EXERCISE INPUTS Start Marker

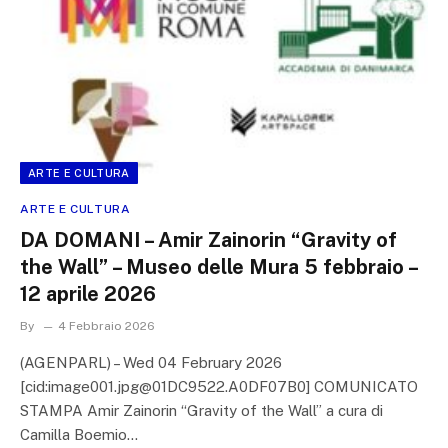
ARTE E CULTURA
ARTE E CULTURA
DA DOMANI – Amir Zainorin “Gravity of
the Wall” – Museo delle Mura 5 febbraio –
12 aprile 2026
By
4 Febbraio 2026
(AGENPARL) – Wed 04 February 2026
[cid:image001.jpg@01DC9522.A0DF07B0] COMUNICATO
STAMPA Amir Zainorin “Gravity of the Wall” a cura di
Camilla Boemio…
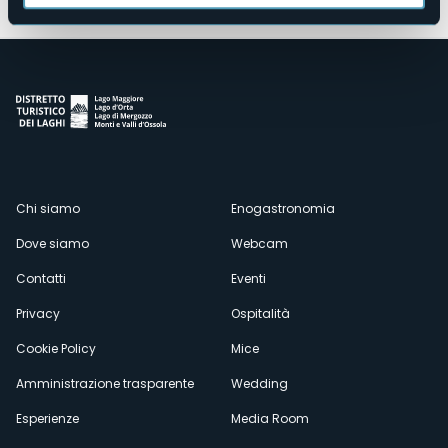
Menù
Chi siamo
Enogastronomia
Dove siamo
Webcam
secondario
Contatti
Eventi
Privacy
Ospitalità
Cookie Policy
Mice
Amministrazione trasparente
Wedding
Esperienze
Media Room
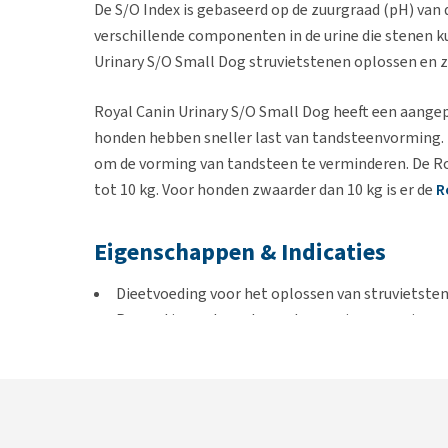
De S/O Index is gebaseerd op de zuurgraad (pH) van 
verschillende componenten in de urine die stenen k
Urinary S/O Small Dog struvietstenen oplossen en 
Royal Canin Urinary S/O Small Dog heeft een aangep
honden hebben sneller last van tandsteenvorming.
om de vorming van tandsteen te verminderen. De Ro
tot 10 kg. Voor honden zwaarder dan 10 kg is er de
R
Eigenschappen & Indicaties
Dieetvoeding voor het oplossen van struvietste
Preventie van terugkerende vorming van urine
Heeft een aangepaste brokgrootte
Met natriumpolyfosfaat om de vorming van tan
Te gebruiken bij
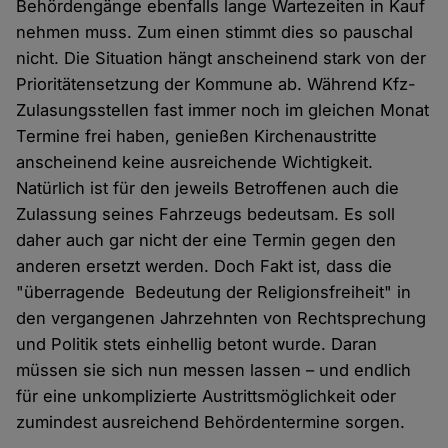
Behördengänge ebenfalls lange Wartezeiten in Kauf
nehmen muss. Zum einen stimmt dies so pauschal
nicht. Die Situation hängt anscheinend stark von der
Prioritätensetzung der Kommune ab. Während Kfz-
Zulasungsstellen fast immer noch im gleichen Monat
Termine frei haben, genießen Kirchenaustritte
anscheinend keine ausreichende Wichtigkeit.
Natürlich ist für den jeweils Betroffenen auch die
Zulassung seines Fahrzeugs bedeutsam. Es soll
daher auch gar nicht der eine Termin gegen den
anderen ersetzt werden. Doch Fakt ist, dass die
"überragende Bedeutung der Religionsfreiheit" in
den vergangenen Jahrzehnten von Rechtsprechung
und Politik stets einhellig betont wurde. Daran
müssen sie sich nun messen lassen – und endlich
für eine unkomplizierte Austrittsmöglichkeit oder
zumindest ausreichend Behördentermine sorgen.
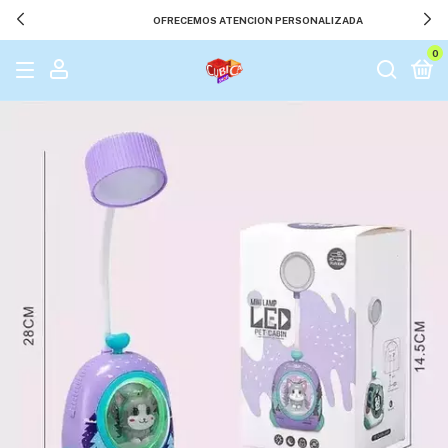
OFRECEMOS ATENCION PERSONALIZADA
0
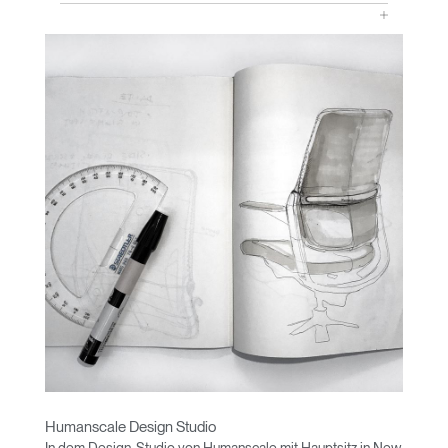
Humanscale Design Studio
In dem Design-Studio von Humanscale mit Hauptsitz in New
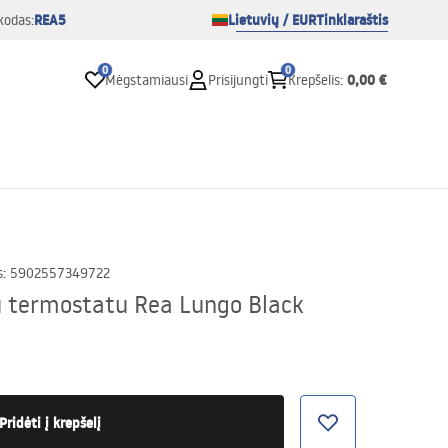
REA5
Lietuvių / EUR
Tinklaraštis
kodas:
0
0
0,00 €
Mėgstamiausi
Prisijungti
Krepšelis
:
s
:
5902557349722
 termostatu Rea Lungo Black
Pridėti į krepšelį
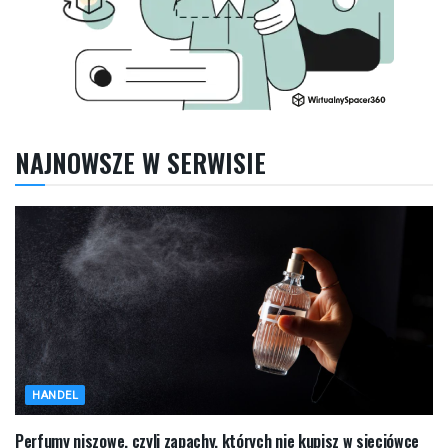
NAJNOWSZE W SERWISIE
HANDEL
Perfumy niszowe, czyli zapachy, których nie kupisz w sieciówce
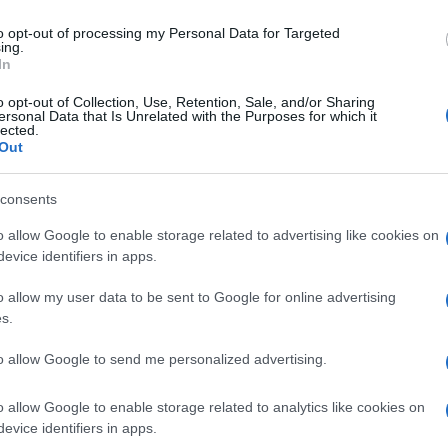
indig feszült és robbanásra kész, ha a vitákat nem
sel vagy egy csókkal, vagy nem tudjátok megoldani a
to opt-out of processing my Personal Data for Targeted
ing.
yanakodni, hogy a párod váláson gondolkodik. Ha a
In
 már semmi sem jó neki, akkor valószínű váláson
r fejben már kiszállt a kapcsolatból és nem kíván
o opt-out of Collection, Use, Retention, Sale, and/or Sharing
ersonal Data that Is Unrelated with the Purposes for which it
olatba.
lected.
Out
sem vagy az érdeklődési listáján!
consents
a mindkét félnek megvan a saját érdeklődési köre és
 hogy a párod vagy férjed új elfoglaltságot talál
o allow Google to enable storage related to advertising like cookies on
glalja (barátokkal találkozgat, sok időt tölt
evice identifiers in apps.
te nem lehetsz részese ezeknek az elfoglaltságoknak,
ed váláson gondolkodik. Ha a párod folyamatosan
o allow my user data to be sent to Google for online advertising
 eseményeiről is, és nyilvánvaló az, hogy egyedül
s.
jele, hogy előbb-utóbb válni szeretne.
to allow Google to send me personalized advertising.
o allow Google to enable storage related to analytics like cookies on
ár nem szeret és megcsal? Ha a párod megszállottan
evice identifiers in apps.
rülj kapcsolatba az elektronikus eszközeivel, ha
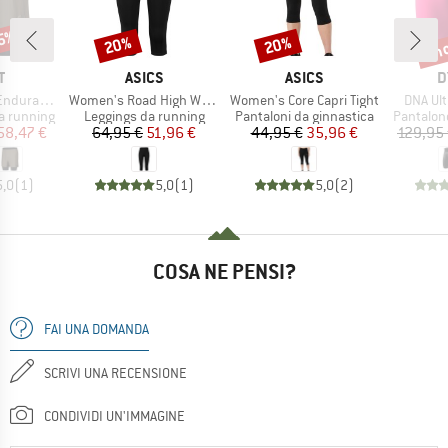
35%
fin
20%
20%
Sconto
Sconto
Scon
HIO
MARCHIO
MARCHIO
M
T
ASICS
ASICS
D
Articolo
Articolo
Articolo
ance Tech
Women's Road High Waist Capri Tight
Women's Core Capri Tight
DNA Ult
otti
Gruppo di prodotti
Gruppo di prodotti
Gruppo di
a running
Leggings da running
Pantaloni da ginnastica
Pantalon
ezzo
ezzo ridotto
Prezzo
Prezzo ridotto
Prezzo
Prezzo ridotto
58,47 €
64,95 €
51,96 €
44,95 €
35,96 €
129,95
5,0
(
1
)
5,0
(
1
)
5,0
(
2
)
COSA NE PENSI?
FAI UNA DOMANDA
SCRIVI UNA RECENSIONE
CONDIVIDI UN'IMMAGINE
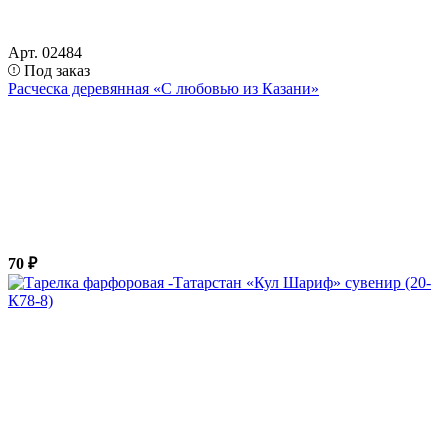
Арт. 02484
Под заказ
Расческа деревянная «С любовью из Казани»
70 ₽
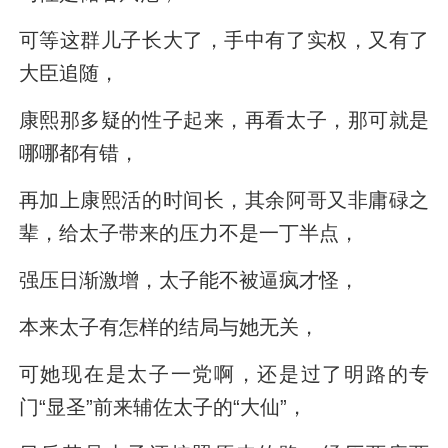
可等这群儿子长大了，手中有了实权，又有了
大臣追随，
康熙那多疑的性子起来，再看太子，那可就是
哪哪都有错，
再加上康熙活的时间长，其余阿哥又非庸碌之
辈，给太子带来的压力不是一丁半点，
强压日渐激增，太子能不被逼疯才怪，
本来太子有怎样的结局与她无关，
可她现在是太子一党啊，还是过了明路的专
门“显圣”前来辅佐太子的“大仙”，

EXERCISE INPUTS End Marker

WORK ORDER.
Find every line in the records that contains the word "honden"; copy those lines.

RESPONSE TO THIS TASK.
honden hebben sneller last van tandsteenvorming.
tot 10 kg. Voor honden zwaarder dan 10 kg is er de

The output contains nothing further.